クスクスと嗤っている侍女達の声が、私の耳に入って来るが、これも、最近では慣れて来てしまっている。

ー本当の事だから、仕方無い…よねー

いつものように、それを聞かなかった事にして立ち去ろうとした時

「なら、あなたにはエヴィ様付きの侍女を辞めていただきます」

と、エメリーが現れた。

「エメリーさん!あのっ…これは……」

「言い訳は結構です。仕える身でありながら、その主となる人を貶めるような事を言う人を、エヴィ様の側に置くことはできませんからね。あぁ、勘違いしないように言っておきますが、そんな使用人を雇っておく必要も理由もありませんから、この邸からも出て行っていただきます。できれば、3日以内に荷物を纏めて出て行きなさい」

「そんな─っ!これは、私だけじゃなく、皆が思ってる事じゃないですか!何故、私だけ──っ!」

「本当に馬鹿な子ね。今日中に出て行きなさい。でなければ、無理矢理にでも追い出すだけよ。それと、紹介状などは一切用意もしませんからね」

使用人は、仕事を辞める時に紹介状がもらえるかもらえないかで、次に就ける仕事が大きく変わって来る。紹介状が無いと言う事は、問題を起こして辞めさせられた、使用人としては無能だったと捉えられるのだ。勿論、そうなれば、まともな家では雇ってもらえなくなる。
ジルは怒りを爆発させるように叫んでいたけど、邸に居る護衛2人に抱えられるようにして追い出されて行った。

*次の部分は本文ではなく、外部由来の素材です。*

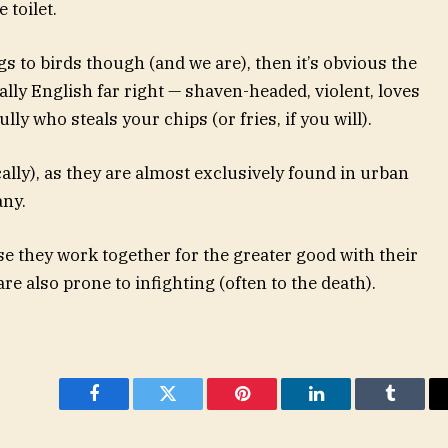
 toilet.
ngs to birds though (and we are), then it’s obvious the
cally English far right — shaven-headed, violent, loves
lly who steals your chips (or fries, if you will).
ally), as they are almost exclusively found in urban
any.
se they work together for the greater good with their
e also prone to infighting (often to the death).
Facebook
Twitter
Pinterest
LinkedIn
Tumblr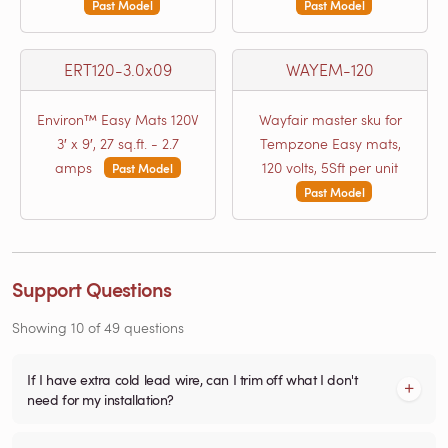
Past Model
Past Model
ERT120-3.0x09
WAYEM-120
Environ™ Easy Mats 120V
Wayfair master sku for
3′ x 9′, 27 sq.ft. - 2.7
Tempzone Easy mats,
amps
120 volts, 5Sft per unit
Past Model
Past Model
Support Questions
Showing
10
of
49
questions
If I have extra cold lead wire, can I trim off what I don't
need for my installation?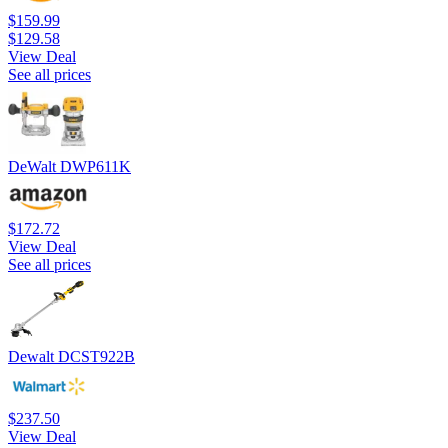
$159.99
$129.58
View Deal
See all prices
DeWalt DWP611K
$172.72
View Deal
See all prices
Dewalt DCST922B
$237.50
View Deal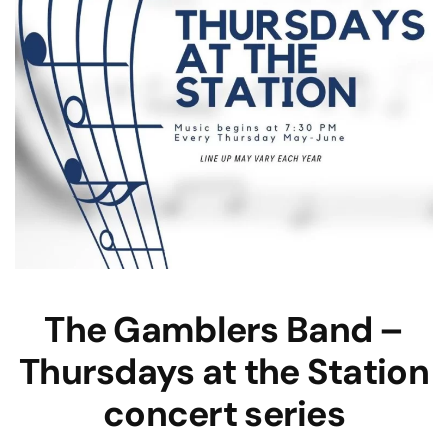
The Gamblers Band –
Thursdays at the Station
concert series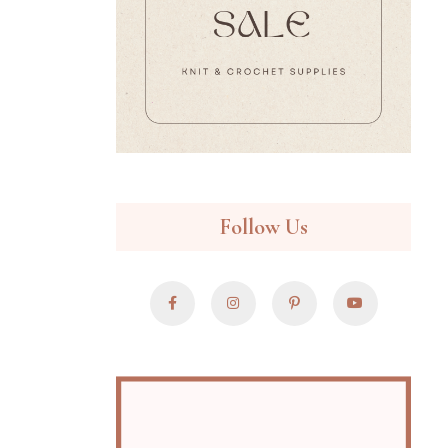
Follow Us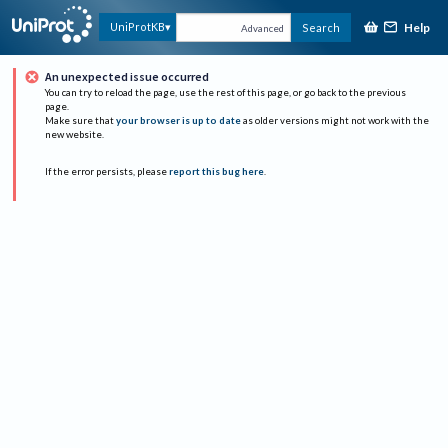
Help
UniProtKB
Search
Advanced
An unexpected issue occurred
You can try to reload the page, use the rest of this page, or go back to the previous
page.
Make sure that
your browser is up to date
as older versions might not work with the
new website.
If the error persists, please
report this bug here
.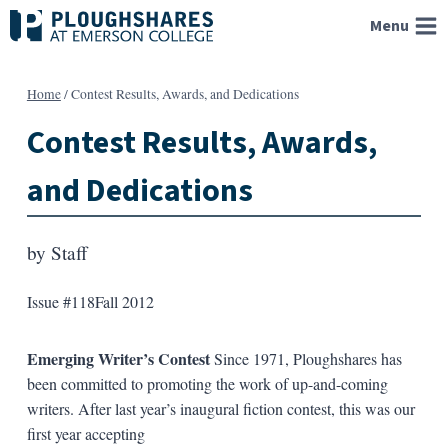
Skip
Menu
to
content
Home
/
Contest Results, Awards, and Dedications
Contest Results, Awards,
and Dedications
by
Staff
Issue #118
Fall 2012
Emerging Writer’s Contest
Since 1971, Ploughshares has
been committed to promoting the work of up-and-coming
writers. After last year’s inaugural fiction contest, this was our
first year accepting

それからは、エメリーが私に付いてくれるようになった。

「良い侍女が見付かる迄は、私で我慢して下さいね」

とエメリーは言うけど、私はエメリーが良いから良かったわと答えた。



それから私は、人を見るようになった。
人を見るようになってから、更に他人ひとの感情に敏感になってしまった。

私に好意的な人、無関心な人、嫌悪感を持つ人──

特に、光の魔力持ちのリンディに憧れを持つ人は、私に嫌悪感を抱く人が多い事が分かった。

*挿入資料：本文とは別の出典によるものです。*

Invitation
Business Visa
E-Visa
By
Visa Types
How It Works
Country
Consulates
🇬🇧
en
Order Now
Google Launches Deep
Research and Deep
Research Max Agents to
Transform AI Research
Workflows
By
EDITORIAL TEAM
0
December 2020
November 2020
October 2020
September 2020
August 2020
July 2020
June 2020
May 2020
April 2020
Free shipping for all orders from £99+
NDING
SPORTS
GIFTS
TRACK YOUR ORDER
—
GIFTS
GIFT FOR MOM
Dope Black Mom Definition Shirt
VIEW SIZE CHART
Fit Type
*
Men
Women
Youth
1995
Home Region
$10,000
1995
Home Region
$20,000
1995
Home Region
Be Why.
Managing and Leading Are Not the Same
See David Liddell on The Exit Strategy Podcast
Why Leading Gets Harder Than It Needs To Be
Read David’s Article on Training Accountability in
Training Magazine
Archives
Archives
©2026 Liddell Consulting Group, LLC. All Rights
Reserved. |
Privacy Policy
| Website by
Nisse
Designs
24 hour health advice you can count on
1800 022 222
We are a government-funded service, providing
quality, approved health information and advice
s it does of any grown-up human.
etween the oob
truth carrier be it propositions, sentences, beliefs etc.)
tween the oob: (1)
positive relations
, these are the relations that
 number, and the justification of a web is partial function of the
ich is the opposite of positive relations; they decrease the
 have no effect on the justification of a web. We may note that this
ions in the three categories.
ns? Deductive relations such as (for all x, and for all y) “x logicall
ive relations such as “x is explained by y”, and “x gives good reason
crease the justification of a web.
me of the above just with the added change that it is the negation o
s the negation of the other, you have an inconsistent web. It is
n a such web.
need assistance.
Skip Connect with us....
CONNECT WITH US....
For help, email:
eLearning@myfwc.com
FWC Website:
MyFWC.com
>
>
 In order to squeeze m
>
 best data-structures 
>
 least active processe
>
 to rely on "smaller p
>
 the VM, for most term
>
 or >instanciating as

双子のくせに、私には魔力が無いから?容姿も違うから?理由は分からない。
傍から見れば、父と母が私を見ていない事も分かるのだろう。それも、私が敬遠される理由の一つかもしれない。

私が信頼できるのは、今はエメリーとケンジーだけだった。

そして───

「エメリー、1つだけ…お願いがあるんだけど…」

私は、ずっと思っていた事をエメリーにお願い?相談をした。





******


「お姉様?」

「──えっ!?」

私は今、同じ敷地内にある別邸へとやって来ている。先触れなどは無しで。なので、今、目の前に居る姉は、とても驚いていて、目を見開いたまま固まっている。

「あの……私、エヴィです。覚えて…ますか?」

実は、姉とちゃんと会うのは、私が高熱を出して倒れてから初めてなのだ。半年ぶり…である。

「……ふふっ。覚えているわよ。ビックリ…して……。どうして別邸ここに?」

少し困ったように笑う姉もまた、リンディとは違う儚さがある。

「あの…どうしても、のお礼がしたくて。エメリーにお願いして、ここに連れて来てもらったんです」

直接言われた事は無いけど、父と母は、私達がこの姉と会う事を善しとは思っていない。だから、姉を別邸ここに閉じ込めるようにしているのだろう。


『私が本当の母親じゃないから、嫌なのかもしれないわね。』


そう言った母の言葉も、今思えば、本当の事なのかどうかも怪しいとさえ思える。

だから、私は、信頼するエメリーにだけに相談した。

「お姉様にお礼がしたいから会いたい」と。

すると、エメリーは嬉しそうに笑って、私と姉が会える日を作ってくれたのだ。
今日、父は仕事で登城、母とリンディとサイラスは3人で買い物に出掛けている。その4人が不在の間に─と、私はエメリーと一緒に別邸へとやって来たのだ。